- [GOAL OF THE EXERCISE]
Every line in the listing below from the one with "Om dat te bereiken, is" through the one with "de juiste oplossingen." is to be reproduced exactly, both ends included; leave out the rest.

- [INFORMATION SHOWN]

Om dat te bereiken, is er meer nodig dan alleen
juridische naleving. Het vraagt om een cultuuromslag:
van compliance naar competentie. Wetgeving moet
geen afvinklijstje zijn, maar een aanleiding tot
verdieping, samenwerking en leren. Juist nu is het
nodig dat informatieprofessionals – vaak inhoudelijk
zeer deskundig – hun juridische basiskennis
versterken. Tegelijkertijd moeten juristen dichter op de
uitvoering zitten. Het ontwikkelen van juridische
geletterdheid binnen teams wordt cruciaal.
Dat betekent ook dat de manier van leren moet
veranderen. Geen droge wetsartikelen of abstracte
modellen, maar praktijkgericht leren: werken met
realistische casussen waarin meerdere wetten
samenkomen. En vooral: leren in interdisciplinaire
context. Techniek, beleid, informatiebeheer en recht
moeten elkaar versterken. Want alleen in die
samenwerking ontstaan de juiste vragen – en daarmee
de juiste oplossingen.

* * *

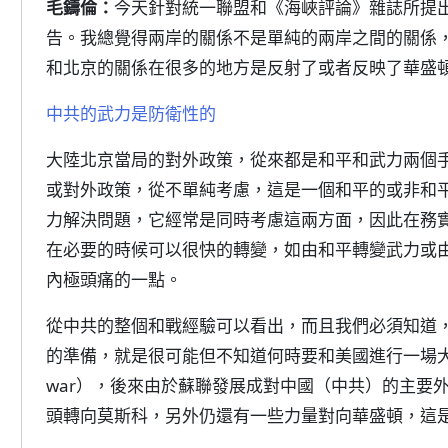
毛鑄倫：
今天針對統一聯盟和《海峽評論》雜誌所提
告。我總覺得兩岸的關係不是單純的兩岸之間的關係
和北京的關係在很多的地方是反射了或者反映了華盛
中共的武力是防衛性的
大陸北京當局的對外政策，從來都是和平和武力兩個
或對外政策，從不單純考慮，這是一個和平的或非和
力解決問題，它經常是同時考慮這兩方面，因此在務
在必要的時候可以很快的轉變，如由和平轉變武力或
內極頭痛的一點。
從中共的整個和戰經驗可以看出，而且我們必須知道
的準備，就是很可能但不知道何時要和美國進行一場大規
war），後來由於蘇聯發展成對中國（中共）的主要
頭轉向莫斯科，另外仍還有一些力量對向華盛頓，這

- [RESPONSE AREA]
Om dat te bereiken, is er meer nodig dan alleen
juridische naleving. Het vraagt om een cultuuromslag:
van compliance naar competentie. Wetgeving moet
geen afvinklijstje zijn, maar een aanleiding tot
verdieping, samenwerking en leren. Juist nu is het
nodig dat informatieprofessionals – vaak inhoudelijk
zeer deskundig – hun juridische basiskennis
versterken. Tegelijkertijd moeten juristen dichter op de
uitvoering zitten. Het ontwikkelen van juridische
geletterdheid binnen teams wordt cruciaal.
Dat betekent ook dat de manier van leren moet
veranderen. Geen droge wetsartikelen of abstracte
modellen, maar praktijkgericht leren: werken met
realistische casussen waarin meerdere wetten
samenkomen. En vooral: leren in interdisciplinaire
context. Techniek, beleid, informatiebeheer en recht
moeten elkaar versterken. Want alleen in die
samenwerking ontstaan de juiste vragen – en daarmee
de juiste oplossingen.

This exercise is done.